- Born: January 1, 1902 Waimea, Kauai County, Hawaii, U.S.
- Died: November 9, 1966 (aged 64) Santa Anita, California, U.S.
- Spouse: Leimomi (Lillian) Woodds
- Children: Lanette, Edra, Andrea Iona Sheehan

= Andy Iona =

American musician

Andy Iona (born Andrew Aiona Long, January 1, 1902 – November 9, 1966) was an American musician and one of Hawaii's most influential musicians. He was a composer, songwriter, conductor, saxophonist, and steel guitarist. He went to the Kamehameha School for Boys. He was also educated at Henri Berger's Private School of Music in Honolulu.

He was a member of the radio station KHS staff orchestra. He went on to form his own group called Andy Iona and his Islanders, which mixed traditional Hawaiian melodies with American swing; the band appeared in films, hotels, and theatres, and on records. He composed songs for the American Society of Composers, Authors, and Publishers after joining in 1940, and recorded the music for two Soundies in 1941. Long toured with Sonja Henie for 12 years.

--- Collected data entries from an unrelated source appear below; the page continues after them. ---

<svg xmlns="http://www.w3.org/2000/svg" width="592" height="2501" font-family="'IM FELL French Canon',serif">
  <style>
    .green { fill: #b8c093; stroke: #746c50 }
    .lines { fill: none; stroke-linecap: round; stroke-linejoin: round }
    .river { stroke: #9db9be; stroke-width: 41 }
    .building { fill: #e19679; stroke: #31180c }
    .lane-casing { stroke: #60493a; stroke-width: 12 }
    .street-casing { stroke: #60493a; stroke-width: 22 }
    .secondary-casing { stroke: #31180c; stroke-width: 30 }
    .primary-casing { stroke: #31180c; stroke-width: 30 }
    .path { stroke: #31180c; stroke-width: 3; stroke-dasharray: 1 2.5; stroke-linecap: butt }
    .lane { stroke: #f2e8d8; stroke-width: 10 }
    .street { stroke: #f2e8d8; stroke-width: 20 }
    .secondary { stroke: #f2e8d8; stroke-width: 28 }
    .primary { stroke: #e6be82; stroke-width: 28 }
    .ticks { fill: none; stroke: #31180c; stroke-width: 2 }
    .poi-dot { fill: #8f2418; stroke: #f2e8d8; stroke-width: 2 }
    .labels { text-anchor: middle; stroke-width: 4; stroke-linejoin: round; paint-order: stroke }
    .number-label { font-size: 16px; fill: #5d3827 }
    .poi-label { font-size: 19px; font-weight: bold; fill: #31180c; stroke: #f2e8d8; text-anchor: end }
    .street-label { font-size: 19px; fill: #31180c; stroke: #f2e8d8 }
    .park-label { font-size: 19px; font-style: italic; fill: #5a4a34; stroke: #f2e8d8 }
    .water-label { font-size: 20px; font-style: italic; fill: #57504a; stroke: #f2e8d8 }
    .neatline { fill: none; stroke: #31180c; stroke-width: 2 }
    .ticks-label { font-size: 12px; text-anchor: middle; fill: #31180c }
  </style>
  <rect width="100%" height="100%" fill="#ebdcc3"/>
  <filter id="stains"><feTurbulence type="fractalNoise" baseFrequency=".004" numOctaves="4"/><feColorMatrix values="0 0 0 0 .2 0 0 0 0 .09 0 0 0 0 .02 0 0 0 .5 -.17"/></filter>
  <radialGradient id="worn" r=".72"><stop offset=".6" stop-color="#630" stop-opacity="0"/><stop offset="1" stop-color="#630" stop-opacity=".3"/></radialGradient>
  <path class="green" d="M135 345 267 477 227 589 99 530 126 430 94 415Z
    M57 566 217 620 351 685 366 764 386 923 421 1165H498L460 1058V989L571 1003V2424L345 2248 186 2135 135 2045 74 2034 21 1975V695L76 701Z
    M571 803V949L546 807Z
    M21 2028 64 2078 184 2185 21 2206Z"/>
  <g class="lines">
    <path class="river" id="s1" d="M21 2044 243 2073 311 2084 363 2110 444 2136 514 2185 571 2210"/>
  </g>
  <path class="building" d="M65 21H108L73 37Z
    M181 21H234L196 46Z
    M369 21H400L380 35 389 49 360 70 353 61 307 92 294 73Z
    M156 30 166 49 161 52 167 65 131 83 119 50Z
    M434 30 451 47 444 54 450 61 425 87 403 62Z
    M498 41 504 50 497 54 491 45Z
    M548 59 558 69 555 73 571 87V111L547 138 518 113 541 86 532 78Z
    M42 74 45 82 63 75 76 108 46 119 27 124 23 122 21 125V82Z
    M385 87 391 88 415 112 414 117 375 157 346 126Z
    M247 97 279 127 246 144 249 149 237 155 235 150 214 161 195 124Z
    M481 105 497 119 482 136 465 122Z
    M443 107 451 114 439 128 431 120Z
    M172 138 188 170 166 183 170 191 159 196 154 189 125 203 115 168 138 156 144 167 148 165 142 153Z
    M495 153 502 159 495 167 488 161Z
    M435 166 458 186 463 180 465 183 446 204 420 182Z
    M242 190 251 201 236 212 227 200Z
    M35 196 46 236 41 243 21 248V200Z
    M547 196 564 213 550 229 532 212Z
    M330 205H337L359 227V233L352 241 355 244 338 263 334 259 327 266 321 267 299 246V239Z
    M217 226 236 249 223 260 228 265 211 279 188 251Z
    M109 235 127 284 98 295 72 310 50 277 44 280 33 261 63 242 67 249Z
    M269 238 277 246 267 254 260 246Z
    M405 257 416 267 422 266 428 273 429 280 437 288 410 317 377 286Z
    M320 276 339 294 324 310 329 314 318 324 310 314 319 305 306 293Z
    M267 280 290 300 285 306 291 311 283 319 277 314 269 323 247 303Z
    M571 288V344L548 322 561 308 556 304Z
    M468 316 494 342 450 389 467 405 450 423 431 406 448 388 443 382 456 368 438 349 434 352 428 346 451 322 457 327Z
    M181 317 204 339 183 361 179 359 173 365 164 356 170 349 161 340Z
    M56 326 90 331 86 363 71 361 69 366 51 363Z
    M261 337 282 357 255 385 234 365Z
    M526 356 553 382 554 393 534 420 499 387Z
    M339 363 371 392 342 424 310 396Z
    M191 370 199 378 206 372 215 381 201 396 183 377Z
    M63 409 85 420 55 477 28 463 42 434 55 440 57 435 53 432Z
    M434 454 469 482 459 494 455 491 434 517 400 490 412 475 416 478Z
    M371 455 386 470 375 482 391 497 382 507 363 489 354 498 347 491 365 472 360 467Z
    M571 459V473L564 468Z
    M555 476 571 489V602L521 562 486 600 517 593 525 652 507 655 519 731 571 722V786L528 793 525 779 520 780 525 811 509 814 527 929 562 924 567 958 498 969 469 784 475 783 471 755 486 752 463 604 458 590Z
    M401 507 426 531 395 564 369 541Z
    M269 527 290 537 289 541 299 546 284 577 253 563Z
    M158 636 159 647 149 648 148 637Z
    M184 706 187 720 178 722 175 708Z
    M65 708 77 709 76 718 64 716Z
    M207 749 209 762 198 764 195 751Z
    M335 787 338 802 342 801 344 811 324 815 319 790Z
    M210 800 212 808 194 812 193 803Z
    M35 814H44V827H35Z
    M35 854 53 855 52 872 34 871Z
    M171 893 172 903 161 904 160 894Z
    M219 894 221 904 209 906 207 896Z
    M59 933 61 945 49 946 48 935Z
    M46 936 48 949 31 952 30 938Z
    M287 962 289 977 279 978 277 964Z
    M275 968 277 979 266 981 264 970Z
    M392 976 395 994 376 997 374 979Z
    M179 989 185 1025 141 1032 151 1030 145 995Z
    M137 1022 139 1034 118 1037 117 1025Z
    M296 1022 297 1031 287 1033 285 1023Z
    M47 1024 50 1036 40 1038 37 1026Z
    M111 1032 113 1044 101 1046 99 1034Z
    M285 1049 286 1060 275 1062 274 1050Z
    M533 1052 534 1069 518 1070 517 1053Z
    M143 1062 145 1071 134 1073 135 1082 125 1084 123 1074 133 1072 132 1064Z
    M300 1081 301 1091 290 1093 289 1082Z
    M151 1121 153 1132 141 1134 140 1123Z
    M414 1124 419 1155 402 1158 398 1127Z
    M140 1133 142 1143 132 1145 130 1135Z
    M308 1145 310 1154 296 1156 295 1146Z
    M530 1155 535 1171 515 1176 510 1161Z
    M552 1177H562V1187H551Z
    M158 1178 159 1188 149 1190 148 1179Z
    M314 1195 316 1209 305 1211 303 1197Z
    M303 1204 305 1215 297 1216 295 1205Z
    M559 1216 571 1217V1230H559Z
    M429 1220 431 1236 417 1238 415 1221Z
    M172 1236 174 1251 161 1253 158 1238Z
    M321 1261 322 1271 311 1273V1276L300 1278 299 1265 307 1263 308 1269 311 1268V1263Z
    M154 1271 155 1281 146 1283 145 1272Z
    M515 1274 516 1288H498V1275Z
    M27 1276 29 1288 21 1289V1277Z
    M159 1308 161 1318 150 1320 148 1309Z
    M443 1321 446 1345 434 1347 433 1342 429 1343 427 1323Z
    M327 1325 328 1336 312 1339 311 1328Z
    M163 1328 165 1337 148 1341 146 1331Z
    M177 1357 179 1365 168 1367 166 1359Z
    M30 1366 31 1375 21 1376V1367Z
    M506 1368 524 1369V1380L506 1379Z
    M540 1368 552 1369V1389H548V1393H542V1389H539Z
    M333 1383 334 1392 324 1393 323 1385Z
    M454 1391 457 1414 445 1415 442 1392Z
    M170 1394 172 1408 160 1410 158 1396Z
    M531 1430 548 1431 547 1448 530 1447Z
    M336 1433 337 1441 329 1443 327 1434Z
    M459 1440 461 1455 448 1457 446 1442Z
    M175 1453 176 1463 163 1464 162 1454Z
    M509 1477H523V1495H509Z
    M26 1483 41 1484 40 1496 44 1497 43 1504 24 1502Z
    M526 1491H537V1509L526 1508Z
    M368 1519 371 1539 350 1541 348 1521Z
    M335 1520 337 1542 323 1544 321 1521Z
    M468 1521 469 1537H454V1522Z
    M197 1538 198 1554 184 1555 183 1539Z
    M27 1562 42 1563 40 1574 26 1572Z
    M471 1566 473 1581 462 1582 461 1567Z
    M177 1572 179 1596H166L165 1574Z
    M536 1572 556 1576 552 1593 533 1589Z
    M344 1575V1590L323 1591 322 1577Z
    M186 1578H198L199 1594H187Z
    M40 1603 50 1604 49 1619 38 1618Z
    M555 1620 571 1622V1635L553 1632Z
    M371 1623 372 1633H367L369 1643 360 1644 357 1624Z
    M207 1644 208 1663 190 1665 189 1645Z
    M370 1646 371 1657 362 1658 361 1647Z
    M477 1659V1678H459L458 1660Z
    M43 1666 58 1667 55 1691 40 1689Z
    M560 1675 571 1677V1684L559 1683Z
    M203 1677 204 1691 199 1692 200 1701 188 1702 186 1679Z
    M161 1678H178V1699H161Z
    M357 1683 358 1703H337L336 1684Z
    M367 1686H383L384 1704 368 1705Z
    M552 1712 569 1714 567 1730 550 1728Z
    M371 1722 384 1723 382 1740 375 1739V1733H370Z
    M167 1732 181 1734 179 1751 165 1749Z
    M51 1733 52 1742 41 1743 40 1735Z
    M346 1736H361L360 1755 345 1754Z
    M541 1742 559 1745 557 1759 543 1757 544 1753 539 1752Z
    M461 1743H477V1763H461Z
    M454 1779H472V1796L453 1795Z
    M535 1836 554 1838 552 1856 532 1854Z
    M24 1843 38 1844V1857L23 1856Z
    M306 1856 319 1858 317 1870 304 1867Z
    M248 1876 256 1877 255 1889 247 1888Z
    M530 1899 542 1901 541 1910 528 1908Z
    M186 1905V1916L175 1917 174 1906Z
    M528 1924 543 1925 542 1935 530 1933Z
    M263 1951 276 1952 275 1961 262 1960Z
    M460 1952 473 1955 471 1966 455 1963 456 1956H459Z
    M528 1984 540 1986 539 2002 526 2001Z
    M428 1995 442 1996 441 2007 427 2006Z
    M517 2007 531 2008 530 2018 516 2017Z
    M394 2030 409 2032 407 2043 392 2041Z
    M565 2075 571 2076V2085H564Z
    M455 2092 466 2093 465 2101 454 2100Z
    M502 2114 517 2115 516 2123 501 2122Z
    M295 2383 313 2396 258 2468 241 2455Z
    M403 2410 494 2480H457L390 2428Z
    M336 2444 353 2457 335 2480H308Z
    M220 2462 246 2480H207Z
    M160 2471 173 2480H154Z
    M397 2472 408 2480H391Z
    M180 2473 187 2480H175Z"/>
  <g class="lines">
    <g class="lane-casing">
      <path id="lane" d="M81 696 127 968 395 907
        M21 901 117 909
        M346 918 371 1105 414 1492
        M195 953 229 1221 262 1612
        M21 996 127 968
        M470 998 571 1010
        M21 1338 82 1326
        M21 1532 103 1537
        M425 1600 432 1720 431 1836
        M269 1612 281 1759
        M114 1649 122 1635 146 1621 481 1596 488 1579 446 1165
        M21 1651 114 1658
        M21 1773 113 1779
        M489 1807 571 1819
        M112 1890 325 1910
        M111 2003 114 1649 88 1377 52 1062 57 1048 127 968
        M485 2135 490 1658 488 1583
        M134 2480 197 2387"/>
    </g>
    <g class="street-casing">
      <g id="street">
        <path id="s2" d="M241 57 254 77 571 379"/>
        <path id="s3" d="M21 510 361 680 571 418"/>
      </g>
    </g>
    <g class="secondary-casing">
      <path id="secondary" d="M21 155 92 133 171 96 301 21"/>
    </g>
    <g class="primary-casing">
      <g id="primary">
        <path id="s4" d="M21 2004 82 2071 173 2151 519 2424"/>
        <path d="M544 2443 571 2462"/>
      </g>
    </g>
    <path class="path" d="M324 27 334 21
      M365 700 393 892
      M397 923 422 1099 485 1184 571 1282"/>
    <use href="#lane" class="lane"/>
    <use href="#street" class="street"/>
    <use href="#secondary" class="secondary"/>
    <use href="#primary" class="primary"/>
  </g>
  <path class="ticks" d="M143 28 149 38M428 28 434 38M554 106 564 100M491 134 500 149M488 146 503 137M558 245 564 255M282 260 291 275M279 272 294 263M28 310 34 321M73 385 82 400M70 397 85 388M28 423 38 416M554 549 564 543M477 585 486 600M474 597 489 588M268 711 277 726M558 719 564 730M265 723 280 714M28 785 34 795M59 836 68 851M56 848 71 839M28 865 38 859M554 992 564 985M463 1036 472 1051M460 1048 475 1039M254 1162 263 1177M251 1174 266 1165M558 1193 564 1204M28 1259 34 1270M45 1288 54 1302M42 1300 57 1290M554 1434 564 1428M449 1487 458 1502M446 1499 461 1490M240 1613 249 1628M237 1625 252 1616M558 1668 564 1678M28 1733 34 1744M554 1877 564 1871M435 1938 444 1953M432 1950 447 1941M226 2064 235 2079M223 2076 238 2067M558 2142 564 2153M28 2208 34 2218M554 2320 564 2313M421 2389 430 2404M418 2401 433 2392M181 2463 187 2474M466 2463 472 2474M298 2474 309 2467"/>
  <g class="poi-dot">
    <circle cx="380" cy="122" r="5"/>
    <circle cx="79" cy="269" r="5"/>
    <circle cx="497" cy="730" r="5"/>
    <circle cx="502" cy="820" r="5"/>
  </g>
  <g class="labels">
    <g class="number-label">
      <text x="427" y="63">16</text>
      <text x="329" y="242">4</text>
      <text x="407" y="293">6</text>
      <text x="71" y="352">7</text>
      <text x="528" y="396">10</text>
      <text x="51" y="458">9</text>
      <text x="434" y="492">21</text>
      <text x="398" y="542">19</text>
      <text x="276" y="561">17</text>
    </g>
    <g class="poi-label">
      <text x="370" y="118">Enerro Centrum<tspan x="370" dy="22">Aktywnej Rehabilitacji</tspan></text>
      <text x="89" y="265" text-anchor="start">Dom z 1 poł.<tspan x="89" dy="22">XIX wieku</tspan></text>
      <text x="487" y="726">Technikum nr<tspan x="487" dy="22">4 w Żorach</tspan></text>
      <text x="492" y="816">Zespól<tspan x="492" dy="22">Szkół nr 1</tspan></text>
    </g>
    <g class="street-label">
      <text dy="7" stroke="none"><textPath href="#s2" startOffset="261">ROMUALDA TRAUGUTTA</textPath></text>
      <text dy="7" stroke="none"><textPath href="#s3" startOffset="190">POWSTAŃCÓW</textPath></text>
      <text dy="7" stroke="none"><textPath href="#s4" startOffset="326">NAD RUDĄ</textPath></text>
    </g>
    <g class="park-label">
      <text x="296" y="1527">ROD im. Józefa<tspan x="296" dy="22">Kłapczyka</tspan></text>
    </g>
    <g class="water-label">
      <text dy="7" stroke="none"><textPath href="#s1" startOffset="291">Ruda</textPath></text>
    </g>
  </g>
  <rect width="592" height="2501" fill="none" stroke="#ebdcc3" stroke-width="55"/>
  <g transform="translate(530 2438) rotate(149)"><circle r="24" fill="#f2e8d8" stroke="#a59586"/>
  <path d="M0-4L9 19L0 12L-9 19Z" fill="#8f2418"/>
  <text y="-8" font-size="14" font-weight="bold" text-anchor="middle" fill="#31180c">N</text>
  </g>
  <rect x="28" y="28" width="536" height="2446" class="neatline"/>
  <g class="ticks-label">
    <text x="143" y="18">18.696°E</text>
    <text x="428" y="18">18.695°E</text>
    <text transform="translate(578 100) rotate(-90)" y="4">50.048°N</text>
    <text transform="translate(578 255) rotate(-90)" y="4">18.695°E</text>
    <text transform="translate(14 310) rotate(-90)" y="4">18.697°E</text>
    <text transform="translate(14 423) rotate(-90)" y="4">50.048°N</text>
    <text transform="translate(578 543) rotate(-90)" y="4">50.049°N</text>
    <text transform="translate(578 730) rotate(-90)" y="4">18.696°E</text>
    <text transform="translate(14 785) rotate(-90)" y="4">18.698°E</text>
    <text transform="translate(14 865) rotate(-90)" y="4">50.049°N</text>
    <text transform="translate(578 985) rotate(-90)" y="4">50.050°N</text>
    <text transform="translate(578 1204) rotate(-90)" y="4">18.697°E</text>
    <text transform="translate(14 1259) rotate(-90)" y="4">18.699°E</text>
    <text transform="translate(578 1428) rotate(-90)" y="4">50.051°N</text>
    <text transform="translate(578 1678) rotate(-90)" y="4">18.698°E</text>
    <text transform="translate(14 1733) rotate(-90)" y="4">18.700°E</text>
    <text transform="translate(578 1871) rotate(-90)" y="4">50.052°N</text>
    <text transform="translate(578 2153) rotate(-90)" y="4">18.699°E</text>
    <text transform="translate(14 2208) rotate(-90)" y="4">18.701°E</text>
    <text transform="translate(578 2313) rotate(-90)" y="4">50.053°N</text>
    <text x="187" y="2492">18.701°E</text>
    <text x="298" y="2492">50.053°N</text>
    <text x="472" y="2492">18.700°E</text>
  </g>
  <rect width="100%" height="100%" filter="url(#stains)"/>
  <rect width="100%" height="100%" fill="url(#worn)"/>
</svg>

He married Leimomi Woodds and had three children.

==Music==
- Public domain song: Andy Iona - Pretty Red Hibiscus
- Public domain song: Andy Iona - Naughty Hula Eyes
- Box set (6 CDs - 112 tracks): The Andy Iona Collection - Andy Iona and his Islanders, Cumquat Records.
- Album: Hawaiians In Hollywood: Smooth, Sweet & Swinging 1934-1936: Volume 1 by Andy Iona.
- Album: From Honolulu To Hollywood: Jazz, Blues & Popular Specialties Performed Hawaiian Style by King Bennie Nawahi, Sol Hoopii, Andy Iona.
- Album: Jazz Goes Hawaiian by Louis Armstrong feat. Andy Iona, Challenge Records.